ACTIVITY
The listing that follows is to be repeated exactly.

TASK INPUT
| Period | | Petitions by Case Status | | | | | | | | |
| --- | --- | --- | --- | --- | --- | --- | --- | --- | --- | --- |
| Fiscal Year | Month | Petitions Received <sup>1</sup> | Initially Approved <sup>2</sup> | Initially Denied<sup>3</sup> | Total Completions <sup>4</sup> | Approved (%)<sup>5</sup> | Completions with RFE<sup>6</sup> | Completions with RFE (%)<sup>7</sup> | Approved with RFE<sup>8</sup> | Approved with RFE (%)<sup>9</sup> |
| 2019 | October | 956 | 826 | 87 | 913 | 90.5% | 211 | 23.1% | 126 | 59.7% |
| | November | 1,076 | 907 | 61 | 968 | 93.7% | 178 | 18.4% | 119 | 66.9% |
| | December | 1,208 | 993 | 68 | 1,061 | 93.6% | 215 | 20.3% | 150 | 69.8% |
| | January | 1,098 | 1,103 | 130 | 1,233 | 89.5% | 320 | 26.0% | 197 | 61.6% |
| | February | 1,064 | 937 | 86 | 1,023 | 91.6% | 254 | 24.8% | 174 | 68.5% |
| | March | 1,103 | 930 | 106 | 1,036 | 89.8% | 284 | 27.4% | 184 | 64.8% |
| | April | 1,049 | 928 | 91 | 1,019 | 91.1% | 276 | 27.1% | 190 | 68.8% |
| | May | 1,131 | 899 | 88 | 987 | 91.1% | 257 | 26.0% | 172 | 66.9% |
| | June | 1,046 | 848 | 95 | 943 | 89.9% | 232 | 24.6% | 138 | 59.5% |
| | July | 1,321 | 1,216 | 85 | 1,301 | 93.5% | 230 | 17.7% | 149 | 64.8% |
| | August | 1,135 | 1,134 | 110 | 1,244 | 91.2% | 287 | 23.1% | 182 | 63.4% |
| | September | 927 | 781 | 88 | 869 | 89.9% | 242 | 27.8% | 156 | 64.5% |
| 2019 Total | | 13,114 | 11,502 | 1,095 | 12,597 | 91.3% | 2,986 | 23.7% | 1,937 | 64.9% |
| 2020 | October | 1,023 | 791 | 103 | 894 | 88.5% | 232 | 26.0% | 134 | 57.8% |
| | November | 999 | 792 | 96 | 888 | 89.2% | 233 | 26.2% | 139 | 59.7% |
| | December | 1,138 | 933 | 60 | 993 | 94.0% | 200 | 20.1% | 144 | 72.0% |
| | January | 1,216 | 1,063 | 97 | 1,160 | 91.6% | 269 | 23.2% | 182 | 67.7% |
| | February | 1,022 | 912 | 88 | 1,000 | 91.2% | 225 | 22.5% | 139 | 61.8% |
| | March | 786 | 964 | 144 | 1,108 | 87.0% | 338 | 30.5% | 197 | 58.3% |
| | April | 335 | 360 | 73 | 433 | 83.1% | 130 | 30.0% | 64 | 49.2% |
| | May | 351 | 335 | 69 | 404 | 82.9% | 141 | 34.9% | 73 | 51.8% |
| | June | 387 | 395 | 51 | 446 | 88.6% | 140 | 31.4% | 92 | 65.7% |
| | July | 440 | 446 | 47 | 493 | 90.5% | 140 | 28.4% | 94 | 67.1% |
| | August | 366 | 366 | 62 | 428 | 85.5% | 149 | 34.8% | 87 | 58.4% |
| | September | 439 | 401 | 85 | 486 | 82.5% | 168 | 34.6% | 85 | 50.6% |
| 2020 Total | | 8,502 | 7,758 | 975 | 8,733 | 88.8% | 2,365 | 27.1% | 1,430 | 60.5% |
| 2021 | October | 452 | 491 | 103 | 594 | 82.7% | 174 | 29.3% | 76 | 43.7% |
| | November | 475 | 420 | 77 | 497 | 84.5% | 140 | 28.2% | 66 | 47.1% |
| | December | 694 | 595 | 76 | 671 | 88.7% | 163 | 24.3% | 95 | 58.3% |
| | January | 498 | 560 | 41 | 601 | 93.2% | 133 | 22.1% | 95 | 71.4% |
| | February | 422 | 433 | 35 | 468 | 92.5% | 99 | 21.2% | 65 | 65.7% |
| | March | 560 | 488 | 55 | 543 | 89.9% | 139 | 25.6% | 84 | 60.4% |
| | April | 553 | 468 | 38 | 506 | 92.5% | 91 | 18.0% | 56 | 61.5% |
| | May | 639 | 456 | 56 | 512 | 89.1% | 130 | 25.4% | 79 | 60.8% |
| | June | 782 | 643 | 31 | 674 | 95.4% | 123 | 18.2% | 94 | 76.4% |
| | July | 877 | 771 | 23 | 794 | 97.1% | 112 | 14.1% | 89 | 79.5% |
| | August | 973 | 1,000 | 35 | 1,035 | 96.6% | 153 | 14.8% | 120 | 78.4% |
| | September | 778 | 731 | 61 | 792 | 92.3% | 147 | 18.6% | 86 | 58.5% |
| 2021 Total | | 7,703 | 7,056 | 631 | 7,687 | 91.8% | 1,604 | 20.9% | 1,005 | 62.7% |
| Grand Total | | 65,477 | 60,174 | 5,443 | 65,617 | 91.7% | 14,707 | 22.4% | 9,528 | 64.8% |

SOLUTION TO THE EXERCISE
| Period | | Petitions by Case Status | | | | | | | | |
| --- | --- | --- | --- | --- | --- | --- | --- | --- | --- | --- |
| Fiscal Year | Month | Petitions Received <sup>1</sup> | Initially Approved <sup>2</sup> | Initially Denied<sup>3</sup> | Total Completions <sup>4</sup> | Approved (%)<sup>5</sup> | Completions with RFE<sup>6</sup> | Completions with RFE (%)<sup>7</sup> | Approved with RFE<sup>8</sup> | Approved with RFE (%)<sup>9</sup> |
| 2019 | October | 956 | 826 | 87 | 913 | 90.5% | 211 | 23.1% | 126 | 59.7% |
| | November | 1,076 | 907 | 61 | 968 | 93.7% | 178 | 18.4% | 119 | 66.9% |
| | December | 1,208 | 993 | 68 | 1,061 | 93.6% | 215 | 20.3% | 150 | 69.8% |
| | January | 1,098 | 1,103 | 130 | 1,233 | 89.5% | 320 | 26.0% | 197 | 61.6% |
| | February | 1,064 | 937 | 86 | 1,023 | 91.6% | 254 | 24.8% | 174 | 68.5% |
| | March | 1,103 | 930 | 106 | 1,036 | 89.8% | 284 | 27.4% | 184 | 64.8% |
| | April | 1,049 | 928 | 91 | 1,019 | 91.1% | 276 | 27.1% | 190 | 68.8% |
| | May | 1,131 | 899 | 88 | 987 | 91.1% | 257 | 26.0% | 172 | 66.9% |
| | June | 1,046 | 848 | 95 | 943 | 89.9% | 232 | 24.6% | 138 | 59.5% |
| | July | 1,321 | 1,216 | 85 | 1,301 | 93.5% | 230 | 17.7% | 149 | 64.8% |
| | August | 1,135 | 1,134 | 110 | 1,244 | 91.2% | 287 | 23.1% | 182 | 63.4% |
| | September | 927 | 781 | 88 | 869 | 89.9% | 242 | 27.8% | 156 | 64.5% |
| 2019 Total | | 13,114 | 11,502 | 1,095 | 12,597 | 91.3% | 2,986 | 23.7% | 1,937 | 64.9% |
| 2020 | October | 1,023 | 791 | 103 | 894 | 88.5% | 232 | 26.0% | 134 | 57.8% |
| | November | 999 | 792 | 96 | 888 | 89.2% | 233 | 26.2% | 139 | 59.7% |
| | December | 1,138 | 933 | 60 | 993 | 94.0% | 200 | 20.1% | 144 | 72.0% |
| | January | 1,216 | 1,063 | 97 | 1,160 | 91.6% | 269 | 23.2% | 182 | 67.7% |
| | February | 1,022 | 912 | 88 | 1,000 | 91.2% | 225 | 22.5% | 139 | 61.8% |
| | March | 786 | 964 | 144 | 1,108 | 87.0% | 338 | 30.5% | 197 | 58.3% |
| | April | 335 | 360 | 73 | 433 | 83.1% | 130 | 30.0% | 64 | 49.2% |
| | May | 351 | 335 | 69 | 404 | 82.9% | 141 | 34.9% | 73 | 51.8% |
| | June | 387 | 395 | 51 | 446 | 88.6% | 140 | 31.4% | 92 | 65.7% |
| | July | 440 | 446 | 47 | 493 | 90.5% | 140 | 28.4% | 94 | 67.1% |
| | August | 366 | 366 | 62 | 428 | 85.5% | 149 | 34.8% | 87 | 58.4% |
| | September | 439 | 401 | 85 | 486 | 82.5% | 168 | 34.6% | 85 | 50.6% |
| 2020 Total | | 8,502 | 7,758 | 975 | 8,733 | 88.8% | 2,365 | 27.1% | 1,430 | 60.5% |
| 2021 | October | 452 | 491 | 103 | 594 | 82.7% | 174 | 29.3% | 76 | 43.7% |
| | November | 475 | 420 | 77 | 497 | 84.5% | 140 | 28.2% | 66 | 47.1% |
| | December | 694 | 595 | 76 | 671 | 88.7% | 163 | 24.3% | 95 | 58.3% |
| | January | 498 | 560 | 41 | 601 | 93.2% | 133 | 22.1% | 95 | 71.4% |
| | February | 422 | 433 | 35 | 468 | 92.5% | 99 | 21.2% | 65 | 65.7% |
| | March | 560 | 488 | 55 | 543 | 89.9% | 139 | 25.6% | 84 | 60.4% |
| | April | 553 | 468 | 38 | 506 | 92.5% | 91 | 18.0% | 56 | 61.5% |
| | May | 639 | 456 | 56 | 512 | 89.1% | 130 | 25.4% | 79 | 60.8% |
| | June | 782 | 643 | 31 | 674 | 95.4% | 123 | 18.2% | 94 | 76.4% |
| | July | 877 | 771 | 23 | 794 | 97.1% | 112 | 14.1% | 89 | 79.5% |
| | August | 973 | 1,000 | 35 | 1,035 | 96.6% | 153 | 14.8% | 120 | 78.4% |
| | September | 778 | 731 | 61 | 792 | 92.3% | 147 | 18.6% | 86 | 58.5% |
| 2021 Total | | 7,703 | 7,056 | 631 | 7,687 | 91.8% | 1,604 | 20.9% | 1,005 | 62.7% |
| Grand Total | | 65,477 | 60,174 | 5,443 | 65,617 | 91.7% | 14,707 | 22.4% | 9,528 | 64.8% |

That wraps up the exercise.